GBADotnet
GBADotnet copied to clipboard
Improve prefetch unit until it passes all mgba timing tests
1234/2020 passing as of today with timers working fairly well. IWRAM tests pass each time so the instructions themselves are about right. Likely to be issues with prefetch unit and other issues that I don't know about yet
Fixes for DMA to share wait states with CPU have caused massively broken DMA tests
needs investigation
I've fiddled around with this a bunch tonight and got to 1341 (have had it higher but probably by accident). Specifically now the standard NOP tests all time correctly w/ prefetch (where they shouldn't activate it because there's no spare bus cycles)
The LDRH tests look two cycles high on prefetch activated versions which is fairly consistent across.
The key learning here that fixes prefetch is that prefetching is always sequential (obviously) and pays no attention to the state of the SEQ signal from the CPU if a prefetch is already occurring. Not at all surprising but needed fixing nonetheless.
The remaining issues can be grouped as:
- Thumb multiplication (and follow on thumb bios timings) - suspect straightforward bug in thumb mul use of SEQ.
- DMA - screw DMA timings
- LDMIA across boundary of ROM - edge case which I would have expected to fall out but definitely doesn't
that's an example of DMA timings
Multiplication failures, implies that the timing is off entirely, nothing to do with prefetch but only for thumb. Which is odd since they use the same code!
Multiplication issues are resolved, they were caused by incorrect operand ordering for masks.
BIOS calls from thumb are not resolved though, so presumably there's something in there about switching from thumb/arm and back.

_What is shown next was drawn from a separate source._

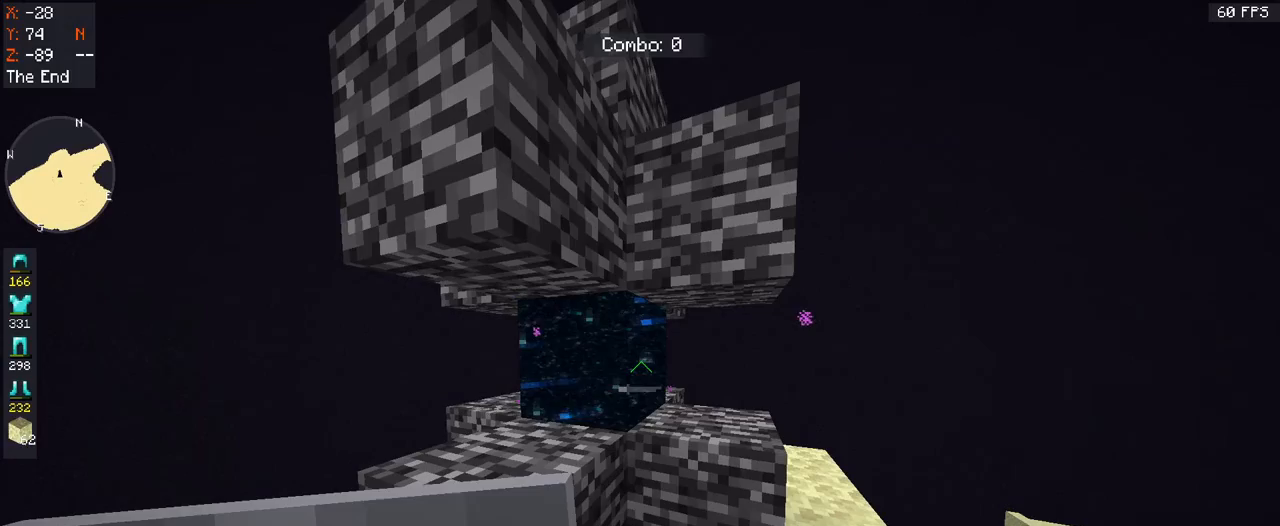
{"keys": [], "mouse": [], "events": []}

Fix bios timings by clearing the prefetch unit when the pipeline is cleared
118 tests left to go, I haven't counted but I think the two cases left are:
- LDMIA across ROM boundary (maybe just a case of checking when SEQ is set during LDMIA? Or possibly what order the LDMIA loads happen in although I'd have hoped that was already right)
- DMA - Likely two issues here,
- Should take 2 cycles in certain cases (particularly around iwram?) - egregious timing differences!
- Various times I take less cycles than expected but hard to pin down exactly when.
The large number of "2 cycle" failures are because the CPU should have managed to read the timer value before getting blocked by DMA because the code is in IWRAM and so it taking very little time to run.
Trouble is that I thought that I'd nailed down the exact blocking behaviour for other tests!
Rough plan to solve the DMA/CPU issue is to properly emulate the bus owner at any given cycle. That means a new flag on the bus and DMA setting/unsetting it depending on what state it's in. Not doing it now because it's late but at worse it's a slightly indirect way of writing the same code I have now. Hopefully it fixes this without breaking any other tests!
Hot damn was that ever really tedious to figure out.